*STATED GOAL:* Copy out every line of the data below word for word, changing nothing.

+---+

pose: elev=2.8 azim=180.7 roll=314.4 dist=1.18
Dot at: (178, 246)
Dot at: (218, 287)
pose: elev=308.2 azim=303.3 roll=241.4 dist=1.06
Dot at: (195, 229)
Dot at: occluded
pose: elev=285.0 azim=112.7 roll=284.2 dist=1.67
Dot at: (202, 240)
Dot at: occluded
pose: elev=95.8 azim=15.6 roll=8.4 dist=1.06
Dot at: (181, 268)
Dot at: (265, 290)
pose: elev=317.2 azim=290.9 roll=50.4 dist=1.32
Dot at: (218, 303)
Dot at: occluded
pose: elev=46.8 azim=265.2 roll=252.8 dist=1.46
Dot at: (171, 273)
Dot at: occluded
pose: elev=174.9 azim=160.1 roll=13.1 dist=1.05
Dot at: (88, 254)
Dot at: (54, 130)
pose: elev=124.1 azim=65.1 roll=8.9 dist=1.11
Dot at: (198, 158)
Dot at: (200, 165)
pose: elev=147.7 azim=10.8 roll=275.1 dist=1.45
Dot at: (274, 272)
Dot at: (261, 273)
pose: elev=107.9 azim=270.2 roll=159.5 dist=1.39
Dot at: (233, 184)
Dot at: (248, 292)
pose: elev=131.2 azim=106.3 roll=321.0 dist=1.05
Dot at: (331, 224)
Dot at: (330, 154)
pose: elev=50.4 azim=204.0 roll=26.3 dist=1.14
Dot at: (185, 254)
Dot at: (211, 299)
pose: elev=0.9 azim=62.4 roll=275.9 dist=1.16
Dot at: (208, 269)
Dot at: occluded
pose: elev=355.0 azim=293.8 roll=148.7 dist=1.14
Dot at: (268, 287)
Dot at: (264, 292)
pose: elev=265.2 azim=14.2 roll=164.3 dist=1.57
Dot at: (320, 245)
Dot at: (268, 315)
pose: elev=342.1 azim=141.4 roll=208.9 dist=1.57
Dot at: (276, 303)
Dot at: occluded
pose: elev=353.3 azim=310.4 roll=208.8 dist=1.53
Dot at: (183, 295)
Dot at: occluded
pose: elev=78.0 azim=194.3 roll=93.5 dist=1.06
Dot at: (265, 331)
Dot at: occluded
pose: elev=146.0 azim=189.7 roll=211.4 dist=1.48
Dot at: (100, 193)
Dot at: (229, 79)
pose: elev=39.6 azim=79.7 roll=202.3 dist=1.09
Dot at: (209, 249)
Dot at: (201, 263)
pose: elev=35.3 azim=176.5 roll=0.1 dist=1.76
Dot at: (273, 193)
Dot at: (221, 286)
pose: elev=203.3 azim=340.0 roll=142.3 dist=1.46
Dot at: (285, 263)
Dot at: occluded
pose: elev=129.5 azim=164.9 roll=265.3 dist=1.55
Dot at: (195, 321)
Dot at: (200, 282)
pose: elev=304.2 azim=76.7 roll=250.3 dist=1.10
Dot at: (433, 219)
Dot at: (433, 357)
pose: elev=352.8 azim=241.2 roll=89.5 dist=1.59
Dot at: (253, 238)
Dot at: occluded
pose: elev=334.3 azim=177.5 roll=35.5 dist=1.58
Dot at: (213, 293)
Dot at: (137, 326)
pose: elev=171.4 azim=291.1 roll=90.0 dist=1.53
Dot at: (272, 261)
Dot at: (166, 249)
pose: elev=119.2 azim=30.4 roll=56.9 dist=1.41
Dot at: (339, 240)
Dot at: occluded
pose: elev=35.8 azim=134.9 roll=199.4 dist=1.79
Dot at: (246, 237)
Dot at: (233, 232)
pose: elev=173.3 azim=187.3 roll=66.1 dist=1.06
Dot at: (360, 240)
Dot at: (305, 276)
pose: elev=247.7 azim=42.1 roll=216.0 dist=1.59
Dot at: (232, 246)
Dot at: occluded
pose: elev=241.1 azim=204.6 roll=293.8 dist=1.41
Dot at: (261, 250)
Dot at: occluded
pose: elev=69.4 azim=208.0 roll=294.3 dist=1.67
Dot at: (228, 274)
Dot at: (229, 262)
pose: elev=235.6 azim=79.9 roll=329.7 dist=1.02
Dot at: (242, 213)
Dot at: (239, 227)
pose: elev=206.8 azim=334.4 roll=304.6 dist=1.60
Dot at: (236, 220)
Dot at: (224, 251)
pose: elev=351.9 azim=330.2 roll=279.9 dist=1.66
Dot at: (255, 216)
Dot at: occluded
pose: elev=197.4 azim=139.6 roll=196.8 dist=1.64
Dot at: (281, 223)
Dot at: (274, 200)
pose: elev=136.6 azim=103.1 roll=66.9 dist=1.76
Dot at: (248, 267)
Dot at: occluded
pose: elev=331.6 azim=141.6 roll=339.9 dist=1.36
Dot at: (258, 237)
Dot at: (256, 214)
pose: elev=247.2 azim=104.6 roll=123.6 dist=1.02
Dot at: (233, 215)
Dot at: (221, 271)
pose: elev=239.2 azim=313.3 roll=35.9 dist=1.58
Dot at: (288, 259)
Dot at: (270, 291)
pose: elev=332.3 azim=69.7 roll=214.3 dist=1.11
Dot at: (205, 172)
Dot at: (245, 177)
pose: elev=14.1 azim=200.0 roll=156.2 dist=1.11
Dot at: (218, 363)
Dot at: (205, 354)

+---+

*THE REPLY:*
pose: elev=2.8 azim=180.7 roll=314.4 dist=1.18
Dot at: (178, 246)
Dot at: (218, 287)
pose: elev=308.2 azim=303.3 roll=241.4 dist=1.06
Dot at: (195, 229)
Dot at: occluded
pose: elev=285.0 azim=112.7 roll=284.2 dist=1.67
Dot at: (202, 240)
Dot at: occluded
pose: elev=95.8 azim=15.6 roll=8.4 dist=1.06
Dot at: (181, 268)
Dot at: (265, 290)
pose: elev=317.2 azim=290.9 roll=50.4 dist=1.32
Dot at: (218, 303)
Dot at: occluded
pose: elev=46.8 azim=265.2 roll=252.8 dist=1.46
Dot at: (171, 273)
Dot at: occluded
pose: elev=174.9 azim=160.1 roll=13.1 dist=1.05
Dot at: (88, 254)
Dot at: (54, 130)
pose: elev=124.1 azim=65.1 roll=8.9 dist=1.11
Dot at: (198, 158)
Dot at: (200, 165)
pose: elev=147.7 azim=10.8 roll=275.1 dist=1.45
Dot at: (274, 272)
Dot at: (261, 273)
pose: elev=107.9 azim=270.2 roll=159.5 dist=1.39
Dot at: (233, 184)
Dot at: (248, 292)
pose: elev=131.2 azim=106.3 roll=321.0 dist=1.05
Dot at: (331, 224)
Dot at: (330, 154)
pose: elev=50.4 azim=204.0 roll=26.3 dist=1.14
Dot at: (185, 254)
Dot at: (211, 299)
pose: elev=0.9 azim=62.4 roll=275.9 dist=1.16
Dot at: (208, 269)
Dot at: occluded
pose: elev=355.0 azim=293.8 roll=148.7 dist=1.14
Dot at: (268, 287)
Dot at: (264, 292)
pose: elev=265.2 azim=14.2 roll=164.3 dist=1.57
Dot at: (320, 245)
Dot at: (268, 315)
pose: elev=342.1 azim=141.4 roll=208.9 dist=1.57
Dot at: (276, 303)
Dot at: occluded
pose: elev=353.3 azim=310.4 roll=208.8 dist=1.53
Dot at: (183, 295)
Dot at: occluded
pose: elev=78.0 azim=194.3 roll=93.5 dist=1.06
Dot at: (265, 331)
Dot at: occluded
pose: elev=146.0 azim=189.7 roll=211.4 dist=1.48
Dot at: (100, 193)
Dot at: (229, 79)
pose: elev=39.6 azim=79.7 roll=202.3 dist=1.09
Dot at: (209, 249)
Dot at: (201, 263)
pose: elev=35.3 azim=176.5 roll=0.1 dist=1.76
Dot at: (273, 193)
Dot at: (221, 286)
pose: elev=203.3 azim=340.0 roll=142.3 dist=1.46
Dot at: (285, 263)
Dot at: occluded
pose: elev=129.5 azim=164.9 roll=265.3 dist=1.55
Dot at: (195, 321)
Dot at: (200, 282)
pose: elev=304.2 azim=76.7 roll=250.3 dist=1.10
Dot at: (433, 219)
Dot at: (433, 357)
pose: elev=352.8 azim=241.2 roll=89.5 dist=1.59
Dot at: (253, 238)
Dot at: occluded
pose: elev=334.3 azim=177.5 roll=35.5 dist=1.58
Dot at: (213, 293)
Dot at: (137, 326)
pose: elev=171.4 azim=291.1 roll=90.0 dist=1.53
Dot at: (272, 261)
Dot at: (166, 249)
pose: elev=119.2 azim=30.4 roll=56.9 dist=1.41
Dot at: (339, 240)
Dot at: occluded
pose: elev=35.8 azim=134.9 roll=199.4 dist=1.79
Dot at: (246, 237)
Dot at: (233, 232)
pose: elev=173.3 azim=187.3 roll=66.1 dist=1.06
Dot at: (360, 240)
Dot at: (305, 276)
pose: elev=247.7 azim=42.1 roll=216.0 dist=1.59
Dot at: (232, 246)
Dot at: occluded
pose: elev=241.1 azim=204.6 roll=293.8 dist=1.41
Dot at: (261, 250)
Dot at: occluded
pose: elev=69.4 azim=208.0 roll=294.3 dist=1.67
Dot at: (228, 274)
Dot at: (229, 262)
pose: elev=235.6 azim=79.9 roll=329.7 dist=1.02
Dot at: (242, 213)
Dot at: (239, 227)
pose: elev=206.8 azim=334.4 roll=304.6 dist=1.60
Dot at: (236, 220)
Dot at: (224, 251)
pose: elev=351.9 azim=330.2 roll=279.9 dist=1.66
Dot at: (255, 216)
Dot at: occluded
pose: elev=197.4 azim=139.6 roll=196.8 dist=1.64
Dot at: (281, 223)
Dot at: (274, 200)
pose: elev=136.6 azim=103.1 roll=66.9 dist=1.76
Dot at: (248, 267)
Dot at: occluded
pose: elev=331.6 azim=141.6 roll=339.9 dist=1.36
Dot at: (258, 237)
Dot at: (256, 214)
pose: elev=247.2 azim=104.6 roll=123.6 dist=1.02
Dot at: (233, 215)
Dot at: (221, 271)
pose: elev=239.2 azim=313.3 roll=35.9 dist=1.58
Dot at: (288, 259)
Dot at: (270, 291)
pose: elev=332.3 azim=69.7 roll=214.3 dist=1.11
Dot at: (205, 172)
Dot at: (245, 177)
pose: elev=14.1 azim=200.0 roll=156.2 dist=1.11
Dot at: (218, 363)
Dot at: (205, 354)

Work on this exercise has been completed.